Having regard to the above, the defendants’ valuation was well within the bracket. The judge preferred the defendants’ approach, which was to attribute no value to space that would never be let:
That seems to me to be just plain common sense and I accept that it was a professional approach to adopt. I reject the evidence of [the claimant’s expert] that there are no circumstances in which theoretically lettable space in a property being valued on an investment basis should not be included in the calculation. It may be an unusual situation in which it would be appropriate to ignore space, but if the conclusion reached is that the space disregarded is incapable of being let it seems to me to be that the only proper course is not to include it in the calculation of value.

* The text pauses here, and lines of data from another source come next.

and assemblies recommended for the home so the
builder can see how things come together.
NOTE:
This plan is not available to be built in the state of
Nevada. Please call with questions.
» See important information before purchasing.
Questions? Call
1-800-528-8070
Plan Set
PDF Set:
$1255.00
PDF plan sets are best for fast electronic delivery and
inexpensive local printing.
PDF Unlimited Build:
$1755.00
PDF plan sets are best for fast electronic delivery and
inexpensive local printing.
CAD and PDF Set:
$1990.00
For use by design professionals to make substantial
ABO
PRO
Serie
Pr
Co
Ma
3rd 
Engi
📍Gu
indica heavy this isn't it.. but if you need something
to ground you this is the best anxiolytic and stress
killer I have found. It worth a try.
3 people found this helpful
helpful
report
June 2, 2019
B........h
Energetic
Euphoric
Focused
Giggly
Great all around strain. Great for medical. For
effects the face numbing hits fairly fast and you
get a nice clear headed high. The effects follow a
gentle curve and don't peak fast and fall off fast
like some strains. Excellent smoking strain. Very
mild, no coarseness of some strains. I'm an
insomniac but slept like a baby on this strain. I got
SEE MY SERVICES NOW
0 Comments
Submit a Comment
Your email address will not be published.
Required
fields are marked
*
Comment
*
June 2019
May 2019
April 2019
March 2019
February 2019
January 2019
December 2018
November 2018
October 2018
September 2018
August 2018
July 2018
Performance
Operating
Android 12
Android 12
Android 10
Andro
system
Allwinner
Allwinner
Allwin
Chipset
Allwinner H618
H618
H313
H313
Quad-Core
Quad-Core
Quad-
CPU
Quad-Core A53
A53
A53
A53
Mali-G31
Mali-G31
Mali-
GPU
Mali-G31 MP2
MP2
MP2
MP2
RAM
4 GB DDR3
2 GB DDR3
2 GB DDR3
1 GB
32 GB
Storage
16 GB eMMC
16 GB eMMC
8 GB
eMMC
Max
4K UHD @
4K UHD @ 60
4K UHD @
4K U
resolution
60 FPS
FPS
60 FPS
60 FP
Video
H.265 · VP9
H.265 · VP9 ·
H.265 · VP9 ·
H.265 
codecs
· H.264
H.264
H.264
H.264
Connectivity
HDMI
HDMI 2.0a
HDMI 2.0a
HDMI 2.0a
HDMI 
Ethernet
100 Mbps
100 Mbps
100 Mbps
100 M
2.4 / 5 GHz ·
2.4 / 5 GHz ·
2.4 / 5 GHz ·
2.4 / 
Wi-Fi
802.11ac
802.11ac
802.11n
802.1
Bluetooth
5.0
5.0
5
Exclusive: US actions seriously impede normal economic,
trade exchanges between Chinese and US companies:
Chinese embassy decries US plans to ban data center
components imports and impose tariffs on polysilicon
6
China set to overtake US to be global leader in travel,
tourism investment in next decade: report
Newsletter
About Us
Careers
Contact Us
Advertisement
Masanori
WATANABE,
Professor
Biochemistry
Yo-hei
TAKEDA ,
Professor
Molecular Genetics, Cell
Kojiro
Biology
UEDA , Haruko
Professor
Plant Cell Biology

The valuation being within the permissible range of non-negligent valuations of the property in September 1998, the action failed.
Comment
It is not, however, always the case that a valuation which is within the permissible range of non-negligent valuations cannot be negligent. If the instructions are merely to produce a competent final valuation then it matters not how that figure is arrived at – it only matters that it is within the permissible range. But if the valuer is specifically asked to consider a particular aspect of the property and fails to do so, such that if they had done so their own valuation would have been different, it may be that this amounts to negligence, notwithstanding that another valuer might have arrived at precisely the same figure (see the obiter remarks of Mance LJ in Arab Bank v John D Wood [2000]). This line of argument does not appear to have been pursued in this case.
Case references
Arab Bank v John D Wood
[2000] 1 WLR 857
[2000] PNLR 173
Lloyds TSB Bank Plc v Edward Symmons & Partners
[2003] EWHC 346 (TCC)
Merivale Moore Plc v Strutt & Parker
[2000] PNLR 498
Damian Falkowski is a barrister at 4-5 Gray’s Inn Square.